When Booty Calls: The Rebooty
Presented by: Comedy Gold
Directed by: Troy Etherington
BATS Theatre, 22nd Apr 2022
Reviewed by: Madelaine Empson
When Booty Calls is a gay action-adventure slapstick rom-com about pirates. How’s that for an opening line? This mile-a-minute production sees Liz (Nina Hogg) and Jen (Phoebe Caldeiro) stranded on a desert island, where they stumble upon the Captain’s (Troy Etherington) booby-trapped treasure. Liz decides to drink some of his prized grog and the two quickly become the subject of his wrath – not to mention his ludicrous, murderous vengeance plots. Cap’s lonely right-hook-man Peggy (Ella Wells) is to assist in the – err, execution of these plans, but turns her coat at the prospect of friendship.
I had high hopes for When Booty Calls: The Rebooty and was stoked to be spending my Friday night watching pirates do stunts and fall in love. I don’t say stunts lightly as the play calls for a fight choreographer (Hogg) and stunt mats, with weapons ranging from swords to fists to silks. The choreography is complex, daring, and well designed, but the execution (I swear I’ll stop with that pun soon) feels under-rehearsed. Because of this, my friend and I agreed that watching the fight scenes and their hiccups was the wrong kind of nerve-wracking, where instead of enjoying the cleverness you’re worried something might actually go pear-shaped.
This Rebooty was originally devised by Hogg, Caldeiro, Etherington, and Tom Atchieson (who previously co-directed), and now has Wells in the credits mix. It has enjoyed sold-out (and sadly cancelled) seasons but I feel it still needs development. Some jokes and plotlines could be left on the cutting room floor. For example, Liz and Jen have a nasty fight and while I understand the need for conflict, it makes me quite dislike both characters – particularly Jen for the mean things she bellows at Liz.
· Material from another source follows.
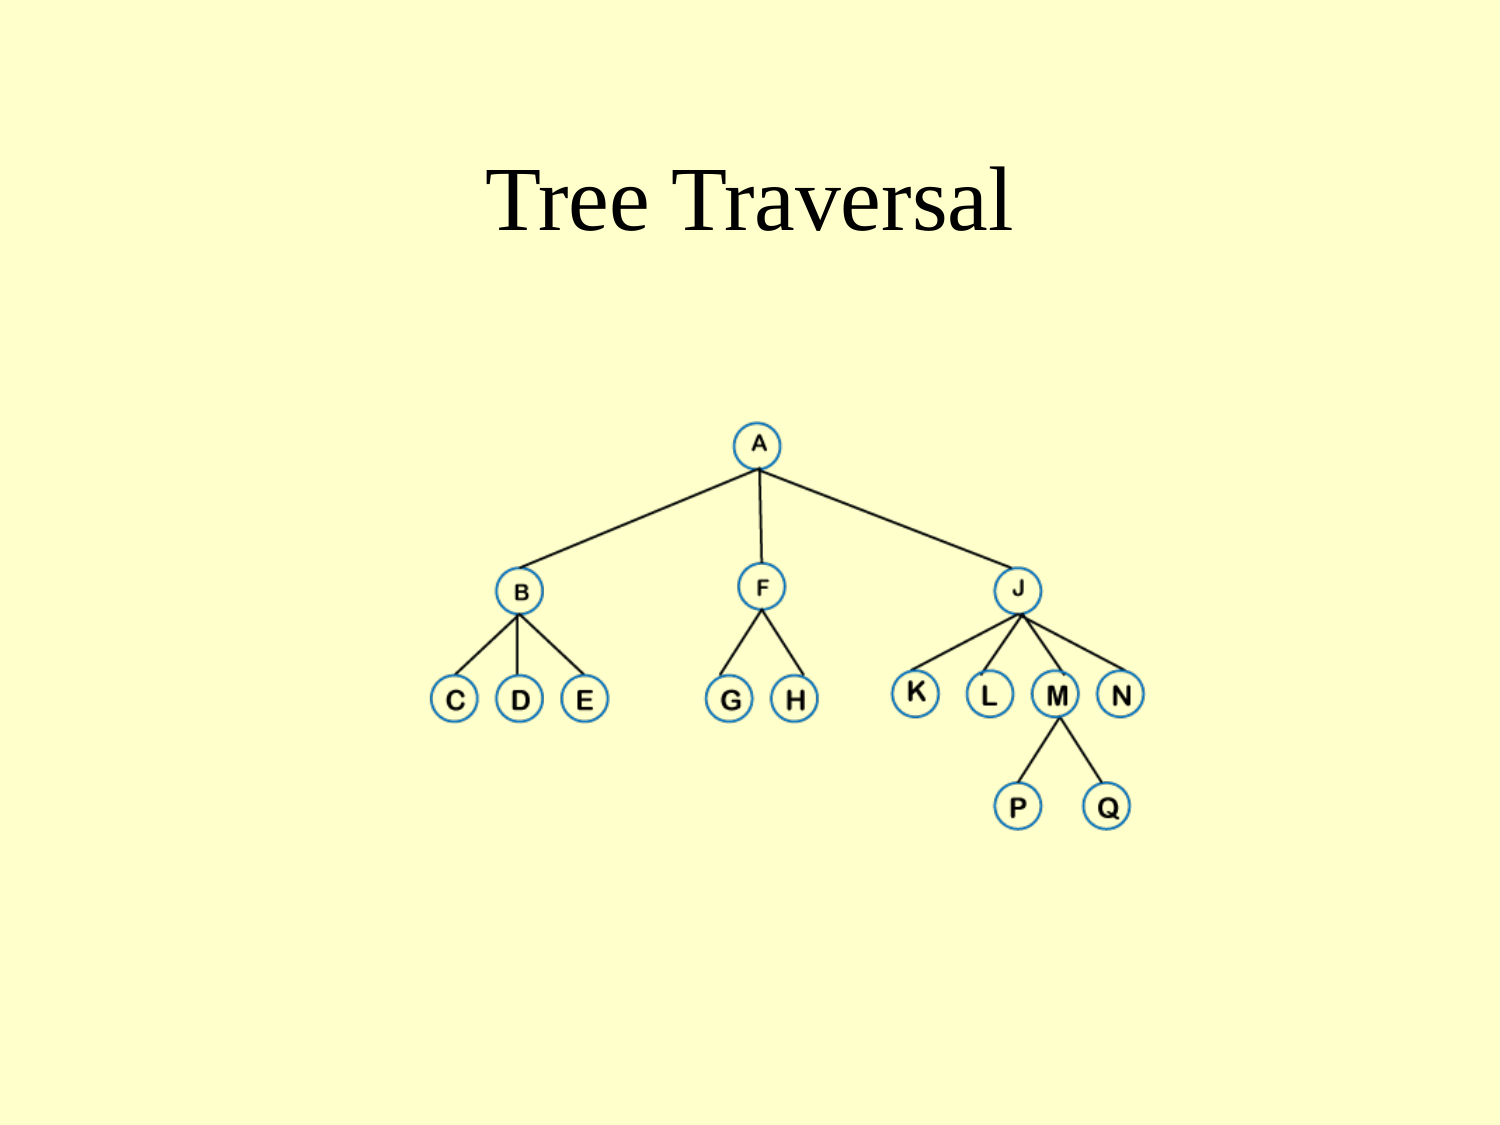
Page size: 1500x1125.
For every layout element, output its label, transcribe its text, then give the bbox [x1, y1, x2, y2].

That’s not to say I didn’t have a (cannon) blast. There are lots of great things going on here, like Etherington’s energetic performance, Hogg’s golden comedic timing and audience asides, Caldeiro’s atmospheric compositions, and Scott Maxim’s impressive set and lighting design. If the script could come up to match the high production values, I think we’d have a winner here.